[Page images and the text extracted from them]
═══

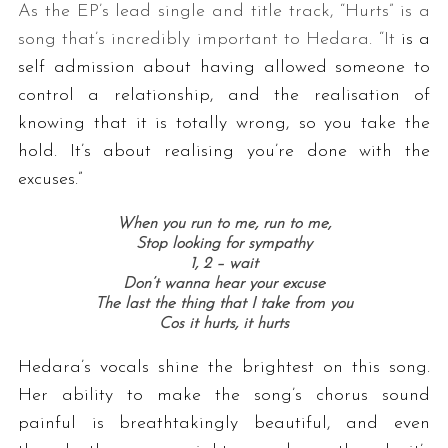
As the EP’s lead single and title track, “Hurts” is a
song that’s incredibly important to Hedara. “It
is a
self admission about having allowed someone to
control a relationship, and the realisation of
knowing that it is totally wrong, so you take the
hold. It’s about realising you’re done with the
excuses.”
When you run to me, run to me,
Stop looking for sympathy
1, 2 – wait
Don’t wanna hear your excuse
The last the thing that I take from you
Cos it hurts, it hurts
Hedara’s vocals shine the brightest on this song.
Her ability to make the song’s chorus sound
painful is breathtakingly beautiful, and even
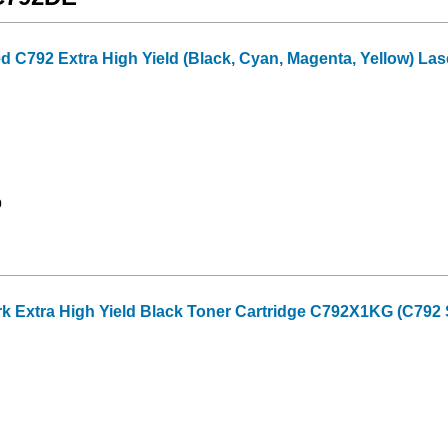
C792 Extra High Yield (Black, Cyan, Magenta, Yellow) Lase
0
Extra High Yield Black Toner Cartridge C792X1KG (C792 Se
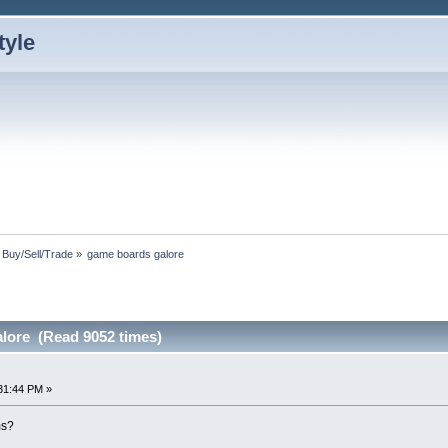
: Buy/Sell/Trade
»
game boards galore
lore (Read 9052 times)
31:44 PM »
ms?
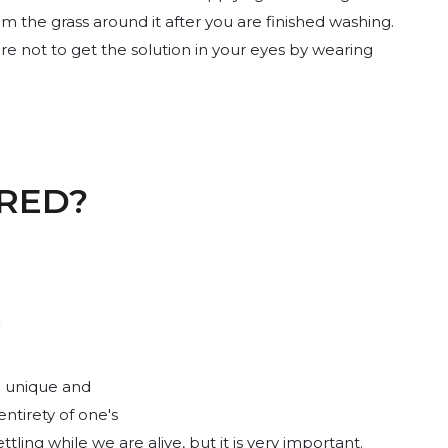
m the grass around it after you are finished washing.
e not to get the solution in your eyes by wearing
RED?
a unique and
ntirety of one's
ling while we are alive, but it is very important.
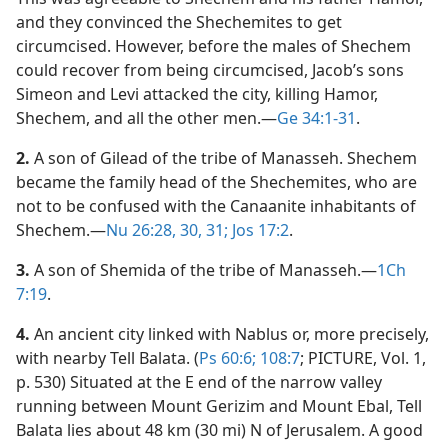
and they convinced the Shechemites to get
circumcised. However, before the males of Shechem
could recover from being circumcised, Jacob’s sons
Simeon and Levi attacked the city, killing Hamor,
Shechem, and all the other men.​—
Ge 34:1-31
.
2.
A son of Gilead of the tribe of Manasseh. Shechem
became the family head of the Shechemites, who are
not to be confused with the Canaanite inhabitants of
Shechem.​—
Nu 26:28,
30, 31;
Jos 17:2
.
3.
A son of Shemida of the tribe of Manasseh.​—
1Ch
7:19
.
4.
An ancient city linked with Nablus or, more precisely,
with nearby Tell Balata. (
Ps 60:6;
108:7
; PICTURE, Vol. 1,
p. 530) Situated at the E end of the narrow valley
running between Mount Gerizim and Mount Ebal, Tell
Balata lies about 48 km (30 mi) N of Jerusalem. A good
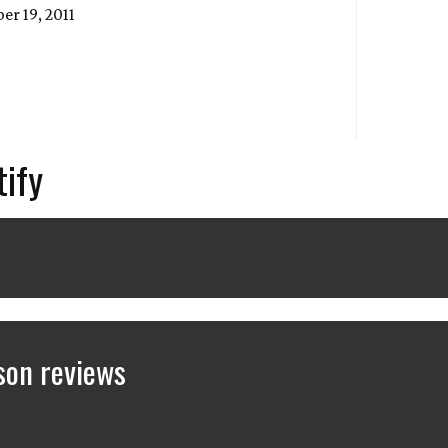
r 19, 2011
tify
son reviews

═══

What you should do: Reproduce every line of text from the data above word for word, keeping the original order. Leave the pictures out of your answer.

Response to the exercise:
As the EP’s lead single and title track, “Hurts” is a
song that’s incredibly important to Hedara. “It
is a
self admission about having allowed someone to
control a relationship, and the realisation of
knowing that it is totally wrong, so you take the
hold. It’s about realising you’re done with the
excuses.”
When you run to me, run to me,
Stop looking for sympathy
1, 2 – wait
Don’t wanna hear your excuse
The last the thing that I take from you
Cos it hurts, it hurts
Hedara’s vocals shine the brightest on this song.
Her ability to make the song’s chorus sound
painful is breathtakingly beautiful, and even
C792 Extra High Yield (Black, Cyan, Magenta, Yellow) Lase
0
Extra High Yield Black Toner Cartridge C792X1KG (C792 Se
: Buy/Sell/Trade
»
game boards galore
lore (Read 9052 times)
31:44 PM »
ms?
m the grass around it after you are finished washing.
e not to get the solution in your eyes by wearing
RED?
a unique and
ntirety of one's
ling while we are alive, but it is very important.
and they convinced the Shechemites to get
circumcised. However, before the males of Shechem
could recover from being circumcised, Jacob’s sons
Simeon and Levi attacked the city, killing Hamor,
Shechem, and all the other men.​—
Ge 34:1-31
.
2.
A son of Gilead of the tribe of Manasseh. Shechem
became the family head of the Shechemites, who are
not to be confused with the Canaanite inhabitants of
Shechem.​—
Nu 26:28,
30, 31;
Jos 17:2
.
3.
A son of Shemida of the tribe of Manasseh.​—
1Ch
7:19
.
4.
An ancient city linked with Nablus or, more precisely,
with nearby Tell Balata. (
Ps 60:6;
108:7
; PICTURE, Vol. 1,
p. 530) Situated at the E end of the narrow valley
running between Mount Gerizim and Mount Ebal, Tell
Balata lies about 48 km (30 mi) N of Jerusalem. A good
r 19, 2011
tify
son reviews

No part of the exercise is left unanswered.